Not Here to Burn Bridges
I’m not writing this to pit Christians and Pagans against one another. We share many values: love, compassion, justice, reverence for creation. What I’m rejecting is the fear narrative—the us-versus-them story that serves power but destroys community. Paganism is not the threat. Fear is. And it is fear that kills witches, burns books, and justifies violence in the name of order.
I’m here to build bridges—between past and future, between those who still find nourishment in Christianity and those of us who no longer can, between the visible world and the living, ensouled earth that Pagans honour.
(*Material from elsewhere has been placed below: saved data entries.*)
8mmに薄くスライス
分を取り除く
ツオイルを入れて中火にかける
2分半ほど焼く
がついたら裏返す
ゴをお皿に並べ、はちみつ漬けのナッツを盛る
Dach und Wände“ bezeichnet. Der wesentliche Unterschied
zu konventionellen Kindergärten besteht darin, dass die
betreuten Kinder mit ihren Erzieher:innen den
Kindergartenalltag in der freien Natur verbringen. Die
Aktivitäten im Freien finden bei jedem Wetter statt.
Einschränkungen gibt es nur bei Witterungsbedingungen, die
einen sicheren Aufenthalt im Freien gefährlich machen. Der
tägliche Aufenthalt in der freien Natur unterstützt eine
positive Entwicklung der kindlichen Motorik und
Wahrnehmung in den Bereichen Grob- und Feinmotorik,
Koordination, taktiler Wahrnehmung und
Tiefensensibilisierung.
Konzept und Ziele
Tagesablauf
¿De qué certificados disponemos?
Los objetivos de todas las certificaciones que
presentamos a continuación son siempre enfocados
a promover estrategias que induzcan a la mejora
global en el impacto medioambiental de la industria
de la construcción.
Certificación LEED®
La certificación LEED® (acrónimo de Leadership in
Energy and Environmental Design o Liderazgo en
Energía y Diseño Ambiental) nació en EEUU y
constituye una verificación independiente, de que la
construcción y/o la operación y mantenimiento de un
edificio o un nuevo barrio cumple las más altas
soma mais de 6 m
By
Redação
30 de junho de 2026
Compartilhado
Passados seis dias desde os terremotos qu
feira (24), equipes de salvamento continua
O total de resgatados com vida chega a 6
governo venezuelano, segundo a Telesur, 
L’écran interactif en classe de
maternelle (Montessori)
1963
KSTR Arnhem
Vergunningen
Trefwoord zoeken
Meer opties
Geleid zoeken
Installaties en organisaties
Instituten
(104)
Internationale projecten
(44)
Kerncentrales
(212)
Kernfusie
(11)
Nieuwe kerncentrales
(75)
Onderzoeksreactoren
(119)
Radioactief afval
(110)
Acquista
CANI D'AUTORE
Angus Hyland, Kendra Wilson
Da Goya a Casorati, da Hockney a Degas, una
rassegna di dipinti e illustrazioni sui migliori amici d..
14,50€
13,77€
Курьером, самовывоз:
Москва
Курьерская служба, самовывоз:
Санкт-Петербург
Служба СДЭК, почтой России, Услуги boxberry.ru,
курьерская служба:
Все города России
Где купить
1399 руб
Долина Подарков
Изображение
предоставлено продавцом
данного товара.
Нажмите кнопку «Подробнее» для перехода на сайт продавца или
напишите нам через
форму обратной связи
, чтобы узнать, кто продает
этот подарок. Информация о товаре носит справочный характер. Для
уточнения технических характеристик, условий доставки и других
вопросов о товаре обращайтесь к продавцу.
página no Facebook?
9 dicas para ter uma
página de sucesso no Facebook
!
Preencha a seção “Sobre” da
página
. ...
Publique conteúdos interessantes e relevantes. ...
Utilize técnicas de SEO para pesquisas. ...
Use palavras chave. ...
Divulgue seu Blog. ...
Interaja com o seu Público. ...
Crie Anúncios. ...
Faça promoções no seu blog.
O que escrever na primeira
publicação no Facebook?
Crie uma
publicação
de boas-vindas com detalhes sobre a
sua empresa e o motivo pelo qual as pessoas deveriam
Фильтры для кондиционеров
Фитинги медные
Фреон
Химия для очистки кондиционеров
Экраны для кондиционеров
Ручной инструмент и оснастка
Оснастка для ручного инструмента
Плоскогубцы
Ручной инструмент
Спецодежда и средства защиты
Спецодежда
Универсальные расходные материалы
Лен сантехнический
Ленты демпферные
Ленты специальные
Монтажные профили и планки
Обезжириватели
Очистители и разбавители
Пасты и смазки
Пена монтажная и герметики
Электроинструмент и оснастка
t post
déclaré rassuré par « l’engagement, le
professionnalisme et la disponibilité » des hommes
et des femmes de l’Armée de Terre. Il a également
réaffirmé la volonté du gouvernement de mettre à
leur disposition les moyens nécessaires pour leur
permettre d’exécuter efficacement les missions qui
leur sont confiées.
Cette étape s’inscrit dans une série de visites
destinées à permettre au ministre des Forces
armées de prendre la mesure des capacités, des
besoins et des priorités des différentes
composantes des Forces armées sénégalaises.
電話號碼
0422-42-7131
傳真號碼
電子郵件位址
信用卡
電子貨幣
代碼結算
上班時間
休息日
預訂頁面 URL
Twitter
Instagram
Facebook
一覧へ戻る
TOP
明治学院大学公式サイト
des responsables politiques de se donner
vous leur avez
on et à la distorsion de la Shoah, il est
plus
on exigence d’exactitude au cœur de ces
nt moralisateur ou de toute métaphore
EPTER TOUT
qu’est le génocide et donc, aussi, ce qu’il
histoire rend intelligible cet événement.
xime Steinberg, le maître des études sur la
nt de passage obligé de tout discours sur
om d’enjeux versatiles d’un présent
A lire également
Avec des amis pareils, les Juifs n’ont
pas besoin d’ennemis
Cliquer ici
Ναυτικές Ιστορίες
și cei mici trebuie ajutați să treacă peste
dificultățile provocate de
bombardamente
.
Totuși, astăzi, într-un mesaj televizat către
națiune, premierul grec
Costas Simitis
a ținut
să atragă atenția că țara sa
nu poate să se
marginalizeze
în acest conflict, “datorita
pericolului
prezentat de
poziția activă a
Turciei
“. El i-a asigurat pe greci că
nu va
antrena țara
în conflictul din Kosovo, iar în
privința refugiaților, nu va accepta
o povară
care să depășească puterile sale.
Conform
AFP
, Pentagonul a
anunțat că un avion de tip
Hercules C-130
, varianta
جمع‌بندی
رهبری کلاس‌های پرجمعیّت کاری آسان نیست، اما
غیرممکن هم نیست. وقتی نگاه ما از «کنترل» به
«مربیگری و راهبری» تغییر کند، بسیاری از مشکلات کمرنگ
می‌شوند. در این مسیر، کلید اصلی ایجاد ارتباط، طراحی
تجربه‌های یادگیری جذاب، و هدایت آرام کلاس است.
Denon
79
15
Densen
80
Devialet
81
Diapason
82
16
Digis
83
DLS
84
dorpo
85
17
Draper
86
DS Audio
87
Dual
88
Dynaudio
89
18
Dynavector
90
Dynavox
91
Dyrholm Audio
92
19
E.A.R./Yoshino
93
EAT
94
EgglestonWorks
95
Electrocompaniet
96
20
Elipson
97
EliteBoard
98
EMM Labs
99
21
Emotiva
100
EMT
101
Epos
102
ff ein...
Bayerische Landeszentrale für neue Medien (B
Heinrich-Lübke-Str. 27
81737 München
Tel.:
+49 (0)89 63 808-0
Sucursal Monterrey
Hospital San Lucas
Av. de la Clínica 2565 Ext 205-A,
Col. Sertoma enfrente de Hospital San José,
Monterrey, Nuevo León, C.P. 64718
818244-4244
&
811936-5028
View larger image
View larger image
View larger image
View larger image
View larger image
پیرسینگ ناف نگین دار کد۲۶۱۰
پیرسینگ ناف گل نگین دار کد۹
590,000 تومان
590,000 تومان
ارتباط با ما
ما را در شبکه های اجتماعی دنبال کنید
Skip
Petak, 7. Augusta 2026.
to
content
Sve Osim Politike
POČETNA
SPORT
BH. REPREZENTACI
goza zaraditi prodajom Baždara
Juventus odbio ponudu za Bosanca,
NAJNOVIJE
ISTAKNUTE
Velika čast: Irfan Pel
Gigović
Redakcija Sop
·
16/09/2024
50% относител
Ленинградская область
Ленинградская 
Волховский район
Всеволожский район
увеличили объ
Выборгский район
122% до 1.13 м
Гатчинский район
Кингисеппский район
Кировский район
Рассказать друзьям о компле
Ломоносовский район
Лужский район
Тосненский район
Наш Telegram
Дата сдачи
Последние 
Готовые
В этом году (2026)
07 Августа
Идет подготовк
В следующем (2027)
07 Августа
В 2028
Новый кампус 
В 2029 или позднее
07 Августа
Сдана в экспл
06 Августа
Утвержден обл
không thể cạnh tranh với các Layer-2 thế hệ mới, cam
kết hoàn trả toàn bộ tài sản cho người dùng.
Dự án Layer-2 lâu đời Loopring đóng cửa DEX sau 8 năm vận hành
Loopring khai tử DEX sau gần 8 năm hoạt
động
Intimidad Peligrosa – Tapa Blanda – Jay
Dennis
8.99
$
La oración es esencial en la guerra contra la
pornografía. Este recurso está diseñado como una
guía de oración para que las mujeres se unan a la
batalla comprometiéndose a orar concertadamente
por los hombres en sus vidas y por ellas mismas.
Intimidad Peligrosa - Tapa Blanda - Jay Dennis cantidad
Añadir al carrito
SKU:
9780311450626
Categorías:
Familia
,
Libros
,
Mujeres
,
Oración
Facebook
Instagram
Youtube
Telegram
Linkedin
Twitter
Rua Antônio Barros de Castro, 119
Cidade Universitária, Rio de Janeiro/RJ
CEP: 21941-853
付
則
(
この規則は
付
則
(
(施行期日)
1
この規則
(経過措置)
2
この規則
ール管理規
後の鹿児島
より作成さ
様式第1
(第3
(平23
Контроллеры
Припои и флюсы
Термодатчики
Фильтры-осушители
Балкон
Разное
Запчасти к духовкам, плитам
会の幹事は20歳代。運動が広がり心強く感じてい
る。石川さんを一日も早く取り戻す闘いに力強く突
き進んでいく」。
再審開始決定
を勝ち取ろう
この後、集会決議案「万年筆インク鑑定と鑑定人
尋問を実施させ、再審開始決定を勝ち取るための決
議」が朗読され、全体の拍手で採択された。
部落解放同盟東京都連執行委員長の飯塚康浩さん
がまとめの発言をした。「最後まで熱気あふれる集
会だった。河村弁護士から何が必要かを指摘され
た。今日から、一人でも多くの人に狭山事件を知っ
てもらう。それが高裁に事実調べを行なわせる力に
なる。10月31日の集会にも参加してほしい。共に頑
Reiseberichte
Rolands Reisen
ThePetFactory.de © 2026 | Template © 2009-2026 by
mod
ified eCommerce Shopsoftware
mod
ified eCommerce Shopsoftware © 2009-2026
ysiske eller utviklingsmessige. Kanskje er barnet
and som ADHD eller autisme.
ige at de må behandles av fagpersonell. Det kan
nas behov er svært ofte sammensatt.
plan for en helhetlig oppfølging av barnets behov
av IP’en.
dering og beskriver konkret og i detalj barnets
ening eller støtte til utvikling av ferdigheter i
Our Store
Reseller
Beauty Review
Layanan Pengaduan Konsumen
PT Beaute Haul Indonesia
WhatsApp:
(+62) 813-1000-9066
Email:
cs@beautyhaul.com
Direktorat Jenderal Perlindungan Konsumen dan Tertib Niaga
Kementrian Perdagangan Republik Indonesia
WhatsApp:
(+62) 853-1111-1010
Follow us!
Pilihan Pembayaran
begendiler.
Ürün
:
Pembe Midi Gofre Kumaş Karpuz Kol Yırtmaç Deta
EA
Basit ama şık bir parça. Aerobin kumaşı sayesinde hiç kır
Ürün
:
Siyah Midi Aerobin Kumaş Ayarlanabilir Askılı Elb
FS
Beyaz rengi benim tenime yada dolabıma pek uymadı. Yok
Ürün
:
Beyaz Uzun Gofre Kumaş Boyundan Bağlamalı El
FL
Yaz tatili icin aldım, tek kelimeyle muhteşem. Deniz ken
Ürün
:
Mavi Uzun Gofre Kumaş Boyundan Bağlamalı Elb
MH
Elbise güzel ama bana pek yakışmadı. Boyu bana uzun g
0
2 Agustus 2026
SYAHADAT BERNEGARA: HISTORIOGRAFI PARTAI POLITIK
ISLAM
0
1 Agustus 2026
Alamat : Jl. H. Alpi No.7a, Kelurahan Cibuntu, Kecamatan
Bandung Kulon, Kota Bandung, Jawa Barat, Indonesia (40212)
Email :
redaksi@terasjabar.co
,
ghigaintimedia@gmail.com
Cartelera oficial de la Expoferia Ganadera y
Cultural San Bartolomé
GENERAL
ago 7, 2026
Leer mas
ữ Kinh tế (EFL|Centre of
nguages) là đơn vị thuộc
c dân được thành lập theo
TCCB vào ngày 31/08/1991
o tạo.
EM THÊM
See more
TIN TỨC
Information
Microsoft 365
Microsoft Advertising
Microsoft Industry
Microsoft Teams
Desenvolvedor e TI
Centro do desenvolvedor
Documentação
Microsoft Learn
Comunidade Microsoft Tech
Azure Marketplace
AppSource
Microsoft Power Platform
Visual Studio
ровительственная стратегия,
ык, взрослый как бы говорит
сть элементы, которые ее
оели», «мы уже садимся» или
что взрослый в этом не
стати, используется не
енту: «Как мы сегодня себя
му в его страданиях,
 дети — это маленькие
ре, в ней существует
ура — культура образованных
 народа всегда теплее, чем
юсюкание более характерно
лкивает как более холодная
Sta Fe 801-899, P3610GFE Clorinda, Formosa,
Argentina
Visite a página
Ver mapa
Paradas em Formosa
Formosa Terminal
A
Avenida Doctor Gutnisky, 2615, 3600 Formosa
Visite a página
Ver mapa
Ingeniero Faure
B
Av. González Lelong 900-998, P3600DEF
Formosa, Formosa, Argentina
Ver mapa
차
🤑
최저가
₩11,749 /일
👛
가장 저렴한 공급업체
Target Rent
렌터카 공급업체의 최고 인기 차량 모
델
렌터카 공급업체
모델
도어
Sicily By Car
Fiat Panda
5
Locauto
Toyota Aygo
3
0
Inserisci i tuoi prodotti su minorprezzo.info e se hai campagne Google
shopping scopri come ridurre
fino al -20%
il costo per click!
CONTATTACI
My choice to step away is not a call to war; it’s a commitment to walk in truth without demanding that others walk the same road.
Today I choose to break free and rebuild my magical will—not in defiance of anyone’s faith, but in loyalty to the living Light that speaks through trees, tides, seasons, and the quiet wisdom within. The “Pagan threat” is a story told to keep us afraid. The Pagan promise is a practice: reciprocity, plurality, and care for the more-than-human world. That’s the bridge I’m choosing to stand on—and to extend, hand outstretched, to anyone ready to cross.